Sensations

There are five senses.

Sight. Smell. Taste. Hearing. Touch.

Touch is the only sensory system that gives two sets of “data” to my brain. If I run my hands through my hair, my scalp feels the hair pull back and I feel the hair run through my fingers. If I smack a mosquito, I feel the slap against my leg and my hand. The other sensory systems are single data entry points…..or so it seems.

Dinner tonight was a Wedge Salad and Ahi Tuna. Cold iceberg lettuce with crumbled bacon and a buttermilk bleu cheese dressing. The salad is tart and salty, cold and crunchy. The tuna was seared on both sides and served with warm Yoshida’s Original and shredded pickled ginger. I slice it into strips. Sweet heat. Your mouth feels all tingly. Emeril calls it “happy”.

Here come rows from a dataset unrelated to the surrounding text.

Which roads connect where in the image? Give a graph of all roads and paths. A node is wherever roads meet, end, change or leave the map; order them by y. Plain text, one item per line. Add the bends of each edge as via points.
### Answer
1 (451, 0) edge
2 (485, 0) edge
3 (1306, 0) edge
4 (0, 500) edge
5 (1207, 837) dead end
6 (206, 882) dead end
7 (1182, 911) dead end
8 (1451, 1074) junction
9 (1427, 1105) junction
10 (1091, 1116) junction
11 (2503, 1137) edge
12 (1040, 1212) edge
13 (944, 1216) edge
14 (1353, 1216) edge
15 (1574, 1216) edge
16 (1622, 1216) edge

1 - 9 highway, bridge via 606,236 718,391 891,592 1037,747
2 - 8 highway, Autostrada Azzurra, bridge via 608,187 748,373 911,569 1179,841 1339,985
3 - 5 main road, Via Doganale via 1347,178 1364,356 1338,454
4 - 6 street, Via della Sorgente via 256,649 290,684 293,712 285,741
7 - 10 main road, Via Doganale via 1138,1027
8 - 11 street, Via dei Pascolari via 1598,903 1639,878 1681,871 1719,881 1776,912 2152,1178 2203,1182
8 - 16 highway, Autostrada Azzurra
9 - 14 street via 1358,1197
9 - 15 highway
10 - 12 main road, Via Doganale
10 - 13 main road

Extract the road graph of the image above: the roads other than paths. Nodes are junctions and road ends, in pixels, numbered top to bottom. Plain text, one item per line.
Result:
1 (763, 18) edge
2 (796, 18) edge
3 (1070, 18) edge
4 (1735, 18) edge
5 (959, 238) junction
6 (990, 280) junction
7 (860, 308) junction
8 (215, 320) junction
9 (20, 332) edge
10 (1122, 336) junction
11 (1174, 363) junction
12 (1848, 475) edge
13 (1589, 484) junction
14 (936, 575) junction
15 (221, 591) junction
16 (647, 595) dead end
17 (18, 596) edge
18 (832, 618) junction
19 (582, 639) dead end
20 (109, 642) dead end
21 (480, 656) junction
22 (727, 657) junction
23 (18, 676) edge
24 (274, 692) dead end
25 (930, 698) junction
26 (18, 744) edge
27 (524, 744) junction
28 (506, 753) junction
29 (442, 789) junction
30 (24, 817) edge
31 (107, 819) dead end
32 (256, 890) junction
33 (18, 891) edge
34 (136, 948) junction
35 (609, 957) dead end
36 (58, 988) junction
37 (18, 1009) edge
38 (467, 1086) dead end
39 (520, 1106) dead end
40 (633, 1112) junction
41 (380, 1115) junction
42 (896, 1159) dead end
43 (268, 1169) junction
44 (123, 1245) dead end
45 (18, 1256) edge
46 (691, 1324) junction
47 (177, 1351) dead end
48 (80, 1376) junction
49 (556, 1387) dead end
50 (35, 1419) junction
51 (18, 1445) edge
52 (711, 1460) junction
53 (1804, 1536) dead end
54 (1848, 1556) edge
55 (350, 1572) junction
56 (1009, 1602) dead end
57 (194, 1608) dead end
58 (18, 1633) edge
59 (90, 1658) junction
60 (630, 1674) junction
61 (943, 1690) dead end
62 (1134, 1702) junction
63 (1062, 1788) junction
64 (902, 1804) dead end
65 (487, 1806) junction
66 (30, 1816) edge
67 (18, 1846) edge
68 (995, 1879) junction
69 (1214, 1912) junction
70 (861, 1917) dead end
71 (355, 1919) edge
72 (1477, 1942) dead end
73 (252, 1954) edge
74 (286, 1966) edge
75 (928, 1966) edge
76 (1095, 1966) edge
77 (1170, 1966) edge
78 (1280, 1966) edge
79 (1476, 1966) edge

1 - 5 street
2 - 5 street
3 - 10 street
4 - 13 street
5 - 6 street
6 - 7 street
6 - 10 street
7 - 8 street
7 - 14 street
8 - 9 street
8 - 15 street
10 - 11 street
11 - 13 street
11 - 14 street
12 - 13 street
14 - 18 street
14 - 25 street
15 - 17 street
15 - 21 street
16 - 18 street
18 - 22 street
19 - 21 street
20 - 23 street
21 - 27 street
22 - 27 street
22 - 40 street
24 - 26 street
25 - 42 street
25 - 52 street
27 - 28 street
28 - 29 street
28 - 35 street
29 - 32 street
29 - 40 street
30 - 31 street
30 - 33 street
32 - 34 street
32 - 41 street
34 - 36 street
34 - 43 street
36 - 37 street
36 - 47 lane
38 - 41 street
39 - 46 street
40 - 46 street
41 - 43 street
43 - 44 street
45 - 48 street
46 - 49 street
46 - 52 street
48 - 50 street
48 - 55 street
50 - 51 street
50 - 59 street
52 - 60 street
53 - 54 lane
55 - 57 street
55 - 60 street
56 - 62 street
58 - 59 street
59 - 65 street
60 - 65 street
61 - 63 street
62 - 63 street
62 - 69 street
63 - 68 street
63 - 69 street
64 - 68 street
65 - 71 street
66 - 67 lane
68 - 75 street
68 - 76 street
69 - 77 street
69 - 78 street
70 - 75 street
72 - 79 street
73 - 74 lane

It is amazing how much we tune out. There is an abundance of sound and noise that we hear. We process all of it, even if we are not cognitively aware of it. I think that the brain lumps all the “data” from sound we collect (but don’t register) in to a type of buffer file. Eventually, that buffer fills up and then we stop “hearing”. I can become immune to the sounds around me until I actually “tune in”. In the movie Contact, there is a blind character that heard patterns buried in what seemed like static. Are we all missing the delicate patterns because we are incapable of synthesizing the stream of sound? We call it noise but is it really noise? I sit here listening to the sounds in my house. The bubbling fish tank, that needs water. The TV (of course). The airplane flying overheard. The air conditioner return. The grandfather clock. The cat pawing the food container. The alarm in the back of the house that chimes every hour. I close my eyes and tease out each sound and the noise becomes clearly NOT noise. 

Smell is much more subtle. In general, we separate smells into pleasant and offensive. We avoid those smells that offend us. Stale cigarette smoke on someone. Sour laundry. The foul smell of spilled beer the morning after a bar closes. Then there are those amazing smells. I swear I could pick my children out of a crowd simply by how they smell. The way almost every baby’s head smells. Fresh roses or gardenias. In South Miami, as a child, the Holsum Bread factory was the smell of rapture. On the Saturday mornings we went to my Dad’s office at Comco, the bread was baking and all of that neighborhood was blanketed in fresh baked bread. An old letter sprayed with perfume or cologne, tucked into a book can regenerate potent memories even decades later.

We see so little of what passes before us. In Rome, we reached a point of sensory overload. My eyes and brain could not process one more exquisite thing. It was spectacular and overwhelming. Unfortunately, most of the time, we barely see anything. It is as if our lenses are out of focus. Is that on purpose? Do we purposely filter all the extraneous data to avoid overload? Life is unbelievably beautiful. Even catastrophe can be stunning. I have the most vivid image indeliably seared into my mind of an entire grove of mango trees wrapped in the aluminum siding of an entire trailer park. After Hurricane Andrew, the trailers imploded and their sidings wrapped around these trees like tin foil around baked potatoes. It was as if God had done his own version of Cristo’s Pink Islands.

Sensation requires data collection AND data processing. If we don’t allow ourselves time to process, we just purge that data and never, ever see it, feel it, taste it or hear it, or smell it.

Our sensations conjure the most potent of memories. I want to slow down and feel all that stuff.